EXERCISE: Two lines in the data below mark the range: the one with "of chemical concentrations" and the one with "-> fitness) [template]". Return both, along with every line between them, exactly.

GIVEN DATA:
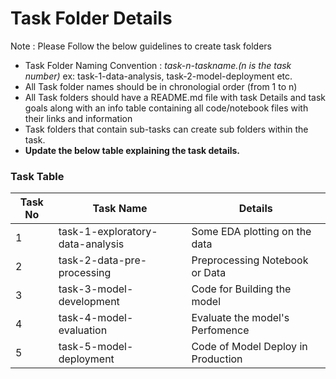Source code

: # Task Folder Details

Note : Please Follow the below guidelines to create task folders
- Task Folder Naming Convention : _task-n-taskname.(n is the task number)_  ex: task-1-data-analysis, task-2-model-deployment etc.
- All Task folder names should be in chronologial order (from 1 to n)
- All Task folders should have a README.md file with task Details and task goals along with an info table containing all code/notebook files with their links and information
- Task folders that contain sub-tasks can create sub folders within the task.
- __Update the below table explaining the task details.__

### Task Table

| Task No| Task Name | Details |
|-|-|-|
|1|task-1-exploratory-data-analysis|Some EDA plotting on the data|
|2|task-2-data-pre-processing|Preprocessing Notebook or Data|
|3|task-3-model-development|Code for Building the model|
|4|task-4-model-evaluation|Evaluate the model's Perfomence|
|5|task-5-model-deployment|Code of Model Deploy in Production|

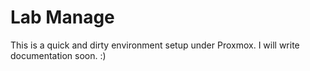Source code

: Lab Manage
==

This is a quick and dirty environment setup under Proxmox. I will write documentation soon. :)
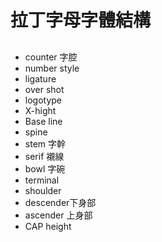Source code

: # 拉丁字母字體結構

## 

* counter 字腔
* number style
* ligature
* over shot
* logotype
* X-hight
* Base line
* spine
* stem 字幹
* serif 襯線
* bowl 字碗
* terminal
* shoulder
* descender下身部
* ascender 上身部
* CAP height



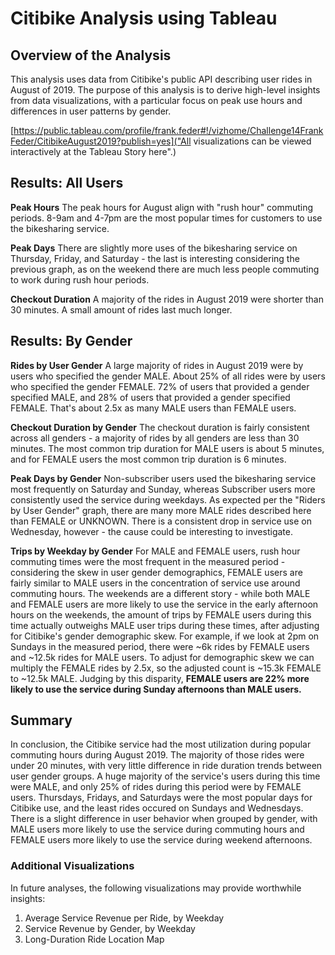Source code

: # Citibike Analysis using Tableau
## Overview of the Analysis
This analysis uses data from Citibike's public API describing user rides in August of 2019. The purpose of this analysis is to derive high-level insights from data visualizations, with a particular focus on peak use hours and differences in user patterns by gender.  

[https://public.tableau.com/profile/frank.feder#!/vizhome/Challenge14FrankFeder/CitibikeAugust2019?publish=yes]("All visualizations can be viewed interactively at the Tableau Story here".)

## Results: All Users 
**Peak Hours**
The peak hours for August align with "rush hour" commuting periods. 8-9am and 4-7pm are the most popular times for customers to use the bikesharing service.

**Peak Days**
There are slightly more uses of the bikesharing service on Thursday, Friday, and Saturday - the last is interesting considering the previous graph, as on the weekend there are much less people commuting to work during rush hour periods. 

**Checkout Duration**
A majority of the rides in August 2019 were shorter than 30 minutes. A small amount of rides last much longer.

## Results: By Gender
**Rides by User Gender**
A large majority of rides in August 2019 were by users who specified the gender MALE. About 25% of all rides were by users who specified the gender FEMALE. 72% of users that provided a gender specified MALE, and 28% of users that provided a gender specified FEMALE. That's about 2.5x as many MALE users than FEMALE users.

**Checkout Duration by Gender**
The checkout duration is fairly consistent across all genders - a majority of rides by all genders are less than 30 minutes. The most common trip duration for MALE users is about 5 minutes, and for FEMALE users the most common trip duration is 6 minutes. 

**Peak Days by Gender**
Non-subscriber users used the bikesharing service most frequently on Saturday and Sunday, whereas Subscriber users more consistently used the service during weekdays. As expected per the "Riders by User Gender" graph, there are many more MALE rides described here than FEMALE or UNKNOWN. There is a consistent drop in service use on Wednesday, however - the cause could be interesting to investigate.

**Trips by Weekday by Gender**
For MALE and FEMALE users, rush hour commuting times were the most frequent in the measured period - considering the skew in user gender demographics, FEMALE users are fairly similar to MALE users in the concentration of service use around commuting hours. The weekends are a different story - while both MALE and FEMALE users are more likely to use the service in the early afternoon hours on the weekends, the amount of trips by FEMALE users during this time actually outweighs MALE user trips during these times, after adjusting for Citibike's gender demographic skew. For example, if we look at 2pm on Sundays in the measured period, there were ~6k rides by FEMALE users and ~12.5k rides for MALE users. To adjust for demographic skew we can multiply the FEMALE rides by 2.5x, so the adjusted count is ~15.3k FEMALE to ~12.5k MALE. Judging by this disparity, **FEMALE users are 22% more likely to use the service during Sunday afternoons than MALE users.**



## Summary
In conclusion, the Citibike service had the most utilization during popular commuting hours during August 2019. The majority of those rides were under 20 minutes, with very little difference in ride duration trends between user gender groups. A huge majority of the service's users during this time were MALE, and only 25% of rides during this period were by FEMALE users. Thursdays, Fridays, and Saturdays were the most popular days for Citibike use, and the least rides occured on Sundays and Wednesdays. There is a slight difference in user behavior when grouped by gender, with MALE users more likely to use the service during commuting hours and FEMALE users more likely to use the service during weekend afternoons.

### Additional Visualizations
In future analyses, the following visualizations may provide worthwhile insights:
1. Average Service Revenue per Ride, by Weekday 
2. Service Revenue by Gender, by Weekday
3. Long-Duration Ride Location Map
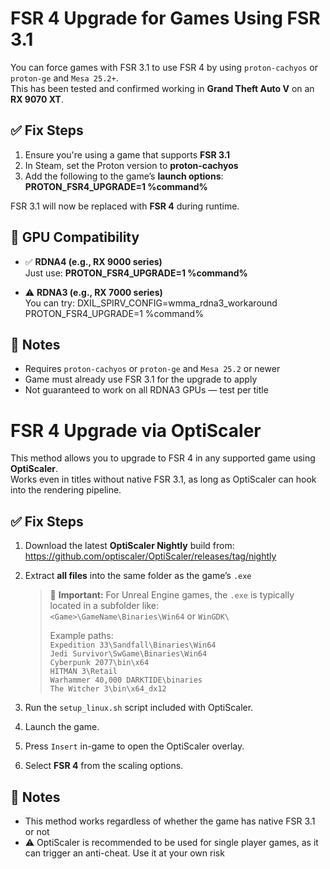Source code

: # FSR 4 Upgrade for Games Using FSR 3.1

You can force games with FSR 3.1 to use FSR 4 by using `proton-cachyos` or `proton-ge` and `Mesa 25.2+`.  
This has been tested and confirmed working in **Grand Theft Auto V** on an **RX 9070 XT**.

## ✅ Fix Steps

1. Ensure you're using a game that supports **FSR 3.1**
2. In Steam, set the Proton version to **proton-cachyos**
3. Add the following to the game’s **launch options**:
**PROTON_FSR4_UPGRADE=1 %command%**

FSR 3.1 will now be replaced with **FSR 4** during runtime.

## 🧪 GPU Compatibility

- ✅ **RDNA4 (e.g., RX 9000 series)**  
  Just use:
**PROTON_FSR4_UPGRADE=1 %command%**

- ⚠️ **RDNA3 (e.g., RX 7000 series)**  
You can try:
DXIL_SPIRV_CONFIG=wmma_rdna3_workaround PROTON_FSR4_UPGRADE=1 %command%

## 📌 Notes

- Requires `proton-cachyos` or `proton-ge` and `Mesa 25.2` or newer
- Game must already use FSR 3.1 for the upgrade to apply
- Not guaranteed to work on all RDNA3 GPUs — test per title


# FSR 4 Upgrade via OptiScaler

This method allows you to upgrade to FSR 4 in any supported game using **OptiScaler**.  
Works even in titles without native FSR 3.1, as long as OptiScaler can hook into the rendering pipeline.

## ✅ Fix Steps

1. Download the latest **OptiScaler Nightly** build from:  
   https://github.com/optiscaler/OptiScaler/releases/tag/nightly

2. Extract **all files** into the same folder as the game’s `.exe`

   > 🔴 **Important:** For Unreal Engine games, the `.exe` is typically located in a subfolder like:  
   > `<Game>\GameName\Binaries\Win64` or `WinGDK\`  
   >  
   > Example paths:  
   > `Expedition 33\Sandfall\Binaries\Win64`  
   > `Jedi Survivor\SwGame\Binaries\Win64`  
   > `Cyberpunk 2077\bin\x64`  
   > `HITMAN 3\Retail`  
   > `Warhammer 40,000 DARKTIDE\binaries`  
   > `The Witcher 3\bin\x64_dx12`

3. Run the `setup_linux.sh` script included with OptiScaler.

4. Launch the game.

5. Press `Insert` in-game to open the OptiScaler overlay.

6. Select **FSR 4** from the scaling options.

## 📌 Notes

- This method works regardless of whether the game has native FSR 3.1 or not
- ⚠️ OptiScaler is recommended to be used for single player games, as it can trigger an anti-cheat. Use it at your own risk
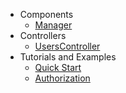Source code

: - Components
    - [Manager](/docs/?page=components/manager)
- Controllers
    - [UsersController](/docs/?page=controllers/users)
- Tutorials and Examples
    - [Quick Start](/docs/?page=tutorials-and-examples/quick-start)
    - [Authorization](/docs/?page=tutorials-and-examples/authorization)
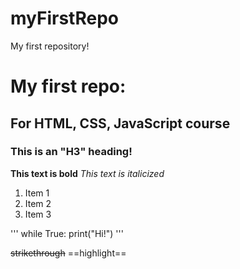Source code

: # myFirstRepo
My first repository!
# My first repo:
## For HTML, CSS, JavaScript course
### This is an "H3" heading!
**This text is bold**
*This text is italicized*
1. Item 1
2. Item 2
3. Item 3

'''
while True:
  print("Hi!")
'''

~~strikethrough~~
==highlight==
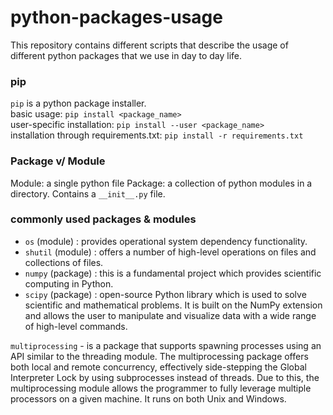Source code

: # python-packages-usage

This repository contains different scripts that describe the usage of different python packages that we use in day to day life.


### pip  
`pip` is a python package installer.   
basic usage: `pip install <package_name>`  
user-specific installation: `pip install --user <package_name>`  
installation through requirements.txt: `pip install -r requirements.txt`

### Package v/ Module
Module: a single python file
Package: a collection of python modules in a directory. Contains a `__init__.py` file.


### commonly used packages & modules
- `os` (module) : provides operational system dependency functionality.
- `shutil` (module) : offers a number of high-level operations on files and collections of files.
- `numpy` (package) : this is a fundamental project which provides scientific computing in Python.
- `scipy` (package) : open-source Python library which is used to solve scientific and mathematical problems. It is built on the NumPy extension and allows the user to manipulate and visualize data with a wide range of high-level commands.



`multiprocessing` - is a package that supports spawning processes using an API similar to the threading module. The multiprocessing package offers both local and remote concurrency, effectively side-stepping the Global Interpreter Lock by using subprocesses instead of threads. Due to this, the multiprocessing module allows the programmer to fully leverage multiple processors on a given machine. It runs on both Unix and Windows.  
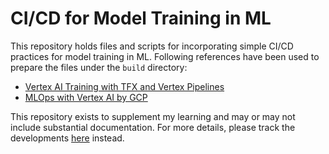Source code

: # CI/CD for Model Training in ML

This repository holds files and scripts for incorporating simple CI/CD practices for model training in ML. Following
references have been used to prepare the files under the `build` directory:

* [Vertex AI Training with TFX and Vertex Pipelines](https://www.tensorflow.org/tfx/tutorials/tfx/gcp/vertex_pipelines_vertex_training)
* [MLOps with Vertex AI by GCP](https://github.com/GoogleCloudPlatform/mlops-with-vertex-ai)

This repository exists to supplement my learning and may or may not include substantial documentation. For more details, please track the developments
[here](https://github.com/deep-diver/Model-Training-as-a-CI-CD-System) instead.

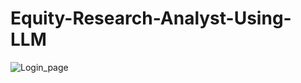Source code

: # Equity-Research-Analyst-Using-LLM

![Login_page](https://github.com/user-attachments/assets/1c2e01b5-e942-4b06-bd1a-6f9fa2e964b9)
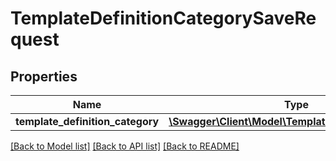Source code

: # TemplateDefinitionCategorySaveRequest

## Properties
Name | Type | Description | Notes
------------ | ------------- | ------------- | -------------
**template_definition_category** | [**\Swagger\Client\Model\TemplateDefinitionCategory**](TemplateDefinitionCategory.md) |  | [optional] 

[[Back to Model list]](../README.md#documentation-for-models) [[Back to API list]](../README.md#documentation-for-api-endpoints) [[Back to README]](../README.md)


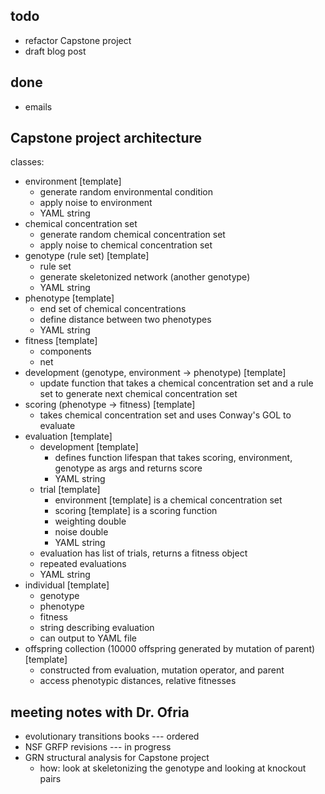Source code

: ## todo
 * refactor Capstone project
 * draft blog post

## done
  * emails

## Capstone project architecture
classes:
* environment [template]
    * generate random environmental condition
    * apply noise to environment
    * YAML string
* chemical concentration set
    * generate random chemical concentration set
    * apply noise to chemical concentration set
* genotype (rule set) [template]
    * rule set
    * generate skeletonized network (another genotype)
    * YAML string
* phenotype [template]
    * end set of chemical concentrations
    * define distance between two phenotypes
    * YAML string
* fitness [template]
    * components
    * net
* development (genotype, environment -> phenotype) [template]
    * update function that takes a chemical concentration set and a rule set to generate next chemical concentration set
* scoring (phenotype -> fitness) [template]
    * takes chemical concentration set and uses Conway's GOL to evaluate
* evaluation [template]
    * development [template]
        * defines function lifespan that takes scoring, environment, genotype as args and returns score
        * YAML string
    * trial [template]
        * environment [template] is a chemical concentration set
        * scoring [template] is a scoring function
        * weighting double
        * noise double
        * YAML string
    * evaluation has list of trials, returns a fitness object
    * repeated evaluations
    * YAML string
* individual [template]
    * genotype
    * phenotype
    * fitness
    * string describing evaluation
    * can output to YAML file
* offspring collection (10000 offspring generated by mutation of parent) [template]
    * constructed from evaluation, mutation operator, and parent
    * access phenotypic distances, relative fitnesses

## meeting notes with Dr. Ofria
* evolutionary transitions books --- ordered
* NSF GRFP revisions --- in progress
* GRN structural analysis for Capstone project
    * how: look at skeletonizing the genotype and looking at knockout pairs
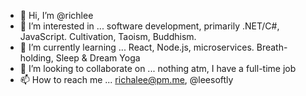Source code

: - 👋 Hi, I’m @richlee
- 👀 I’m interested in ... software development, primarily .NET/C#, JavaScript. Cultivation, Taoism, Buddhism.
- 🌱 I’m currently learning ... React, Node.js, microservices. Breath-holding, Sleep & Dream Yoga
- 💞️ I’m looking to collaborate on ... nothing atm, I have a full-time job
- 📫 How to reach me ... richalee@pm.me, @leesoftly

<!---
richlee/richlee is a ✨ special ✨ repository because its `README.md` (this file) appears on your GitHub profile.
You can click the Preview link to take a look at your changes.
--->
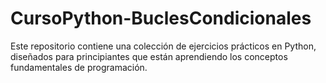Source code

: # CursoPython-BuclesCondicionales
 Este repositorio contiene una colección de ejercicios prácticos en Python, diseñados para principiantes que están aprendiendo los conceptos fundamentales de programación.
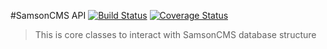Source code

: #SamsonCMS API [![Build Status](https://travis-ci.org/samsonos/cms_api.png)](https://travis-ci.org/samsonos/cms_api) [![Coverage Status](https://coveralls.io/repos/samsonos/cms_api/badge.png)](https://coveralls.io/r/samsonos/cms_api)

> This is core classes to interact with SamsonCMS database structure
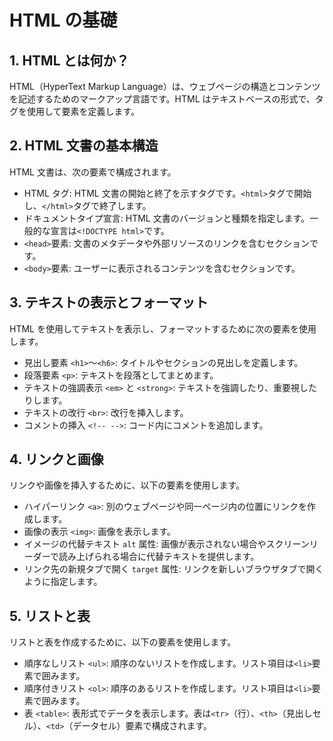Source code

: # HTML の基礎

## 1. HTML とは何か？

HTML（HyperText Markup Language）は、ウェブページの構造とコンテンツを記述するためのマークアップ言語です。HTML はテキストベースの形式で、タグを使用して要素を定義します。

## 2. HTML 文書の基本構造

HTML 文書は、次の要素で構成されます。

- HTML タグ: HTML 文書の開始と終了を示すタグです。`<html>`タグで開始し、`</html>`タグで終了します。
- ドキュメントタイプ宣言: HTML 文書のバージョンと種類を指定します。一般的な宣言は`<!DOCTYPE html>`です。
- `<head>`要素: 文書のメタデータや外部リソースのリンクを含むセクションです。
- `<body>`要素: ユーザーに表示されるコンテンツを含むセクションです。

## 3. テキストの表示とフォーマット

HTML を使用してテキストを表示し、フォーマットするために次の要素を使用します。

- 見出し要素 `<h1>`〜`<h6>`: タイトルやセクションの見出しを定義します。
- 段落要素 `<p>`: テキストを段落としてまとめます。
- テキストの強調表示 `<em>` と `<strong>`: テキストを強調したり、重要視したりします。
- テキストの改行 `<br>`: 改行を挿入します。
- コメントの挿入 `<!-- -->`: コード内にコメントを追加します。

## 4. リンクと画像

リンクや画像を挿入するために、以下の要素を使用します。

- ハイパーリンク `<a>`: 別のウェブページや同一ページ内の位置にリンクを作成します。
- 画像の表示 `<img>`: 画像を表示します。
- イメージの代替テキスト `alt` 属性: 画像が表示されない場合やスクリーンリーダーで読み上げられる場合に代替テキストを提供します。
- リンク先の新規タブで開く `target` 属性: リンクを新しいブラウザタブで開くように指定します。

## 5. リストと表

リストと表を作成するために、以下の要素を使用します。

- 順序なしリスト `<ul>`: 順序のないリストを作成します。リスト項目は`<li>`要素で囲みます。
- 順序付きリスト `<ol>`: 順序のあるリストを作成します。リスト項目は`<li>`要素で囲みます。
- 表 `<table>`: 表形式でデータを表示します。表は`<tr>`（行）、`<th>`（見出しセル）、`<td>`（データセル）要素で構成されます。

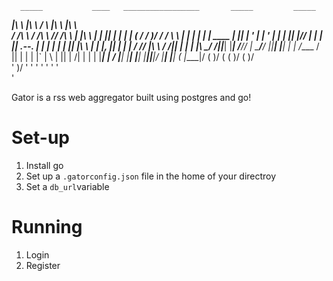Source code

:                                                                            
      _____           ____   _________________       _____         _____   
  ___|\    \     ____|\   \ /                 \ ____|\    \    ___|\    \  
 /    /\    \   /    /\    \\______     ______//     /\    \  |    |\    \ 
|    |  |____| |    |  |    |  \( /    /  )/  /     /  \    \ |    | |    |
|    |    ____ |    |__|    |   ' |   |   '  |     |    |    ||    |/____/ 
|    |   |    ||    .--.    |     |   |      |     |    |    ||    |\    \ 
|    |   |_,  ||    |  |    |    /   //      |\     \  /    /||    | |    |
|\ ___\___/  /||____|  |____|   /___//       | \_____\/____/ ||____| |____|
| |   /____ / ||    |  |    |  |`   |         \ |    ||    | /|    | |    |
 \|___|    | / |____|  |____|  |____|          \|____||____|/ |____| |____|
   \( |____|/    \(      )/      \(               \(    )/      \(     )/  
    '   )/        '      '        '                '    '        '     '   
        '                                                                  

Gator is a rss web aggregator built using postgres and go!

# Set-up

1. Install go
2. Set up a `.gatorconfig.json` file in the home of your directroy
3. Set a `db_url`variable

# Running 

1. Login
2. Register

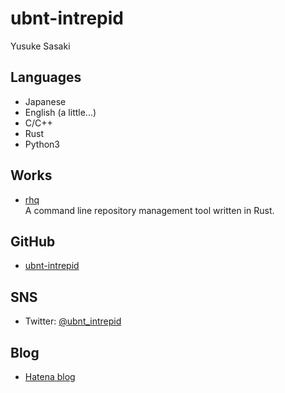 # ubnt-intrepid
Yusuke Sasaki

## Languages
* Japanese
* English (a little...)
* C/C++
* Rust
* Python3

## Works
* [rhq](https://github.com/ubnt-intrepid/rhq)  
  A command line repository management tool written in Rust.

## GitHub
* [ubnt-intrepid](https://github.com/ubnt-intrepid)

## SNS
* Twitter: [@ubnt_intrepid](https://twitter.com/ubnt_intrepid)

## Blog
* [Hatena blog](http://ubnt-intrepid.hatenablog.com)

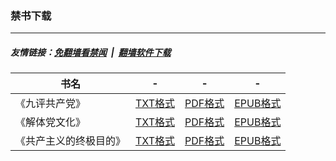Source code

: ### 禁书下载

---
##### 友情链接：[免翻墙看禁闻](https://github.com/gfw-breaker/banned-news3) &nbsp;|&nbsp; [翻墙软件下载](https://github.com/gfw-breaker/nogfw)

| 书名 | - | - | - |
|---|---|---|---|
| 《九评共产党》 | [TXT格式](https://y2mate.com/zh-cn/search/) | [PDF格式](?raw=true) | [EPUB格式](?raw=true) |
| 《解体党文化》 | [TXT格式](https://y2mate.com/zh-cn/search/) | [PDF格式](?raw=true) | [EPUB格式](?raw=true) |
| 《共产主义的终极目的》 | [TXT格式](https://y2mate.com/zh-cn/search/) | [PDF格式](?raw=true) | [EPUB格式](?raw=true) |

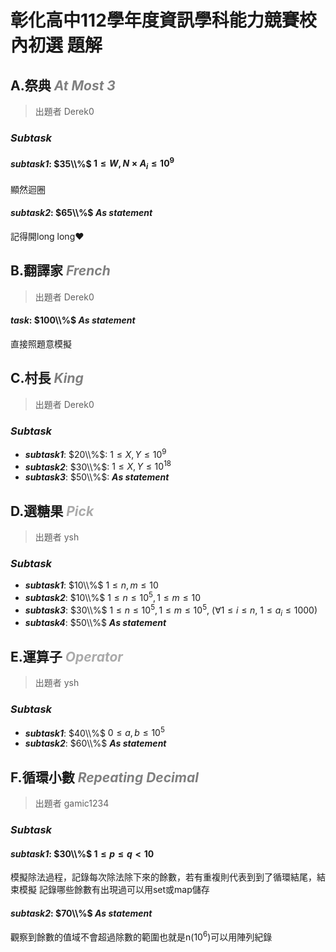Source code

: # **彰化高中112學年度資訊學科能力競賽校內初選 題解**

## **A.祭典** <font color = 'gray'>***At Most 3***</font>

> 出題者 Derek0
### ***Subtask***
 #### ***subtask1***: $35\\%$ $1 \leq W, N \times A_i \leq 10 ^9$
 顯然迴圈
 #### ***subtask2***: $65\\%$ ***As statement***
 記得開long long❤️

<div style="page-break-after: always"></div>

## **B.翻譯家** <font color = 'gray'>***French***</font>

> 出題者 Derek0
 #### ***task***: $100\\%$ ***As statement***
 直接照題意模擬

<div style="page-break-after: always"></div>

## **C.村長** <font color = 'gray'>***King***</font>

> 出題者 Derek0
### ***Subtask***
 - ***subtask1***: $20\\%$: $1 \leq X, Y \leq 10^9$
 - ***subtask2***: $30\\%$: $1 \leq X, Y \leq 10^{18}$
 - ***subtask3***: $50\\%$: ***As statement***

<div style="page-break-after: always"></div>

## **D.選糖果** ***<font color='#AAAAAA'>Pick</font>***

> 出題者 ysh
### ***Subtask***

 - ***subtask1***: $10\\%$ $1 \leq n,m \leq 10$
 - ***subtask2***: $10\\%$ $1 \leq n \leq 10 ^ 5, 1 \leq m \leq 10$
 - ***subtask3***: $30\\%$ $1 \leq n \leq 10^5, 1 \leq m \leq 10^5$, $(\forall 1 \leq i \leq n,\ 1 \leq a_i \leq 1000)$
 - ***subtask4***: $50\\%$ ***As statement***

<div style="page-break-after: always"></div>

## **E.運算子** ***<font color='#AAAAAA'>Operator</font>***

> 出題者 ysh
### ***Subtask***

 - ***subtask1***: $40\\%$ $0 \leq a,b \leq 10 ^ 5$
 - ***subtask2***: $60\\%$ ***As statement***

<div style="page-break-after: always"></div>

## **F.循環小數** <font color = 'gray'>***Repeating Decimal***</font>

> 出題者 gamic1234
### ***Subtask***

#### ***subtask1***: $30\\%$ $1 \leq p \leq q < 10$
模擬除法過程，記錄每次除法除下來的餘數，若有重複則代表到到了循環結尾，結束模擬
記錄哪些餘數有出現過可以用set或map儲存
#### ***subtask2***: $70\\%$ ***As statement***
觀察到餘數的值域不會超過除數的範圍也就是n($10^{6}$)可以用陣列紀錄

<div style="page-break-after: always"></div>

RESPONSE TO THE EXERCISE:
    * end set of chemical concentrations
    * define distance between two phenotypes
    * YAML string
* fitness [template]
    * components
    * net
* development (genotype, environment -> phenotype) [template]
    * update function that takes a chemical concentration set and a rule set to generate next chemical concentration set
* scoring (phenotype -> fitness) [template]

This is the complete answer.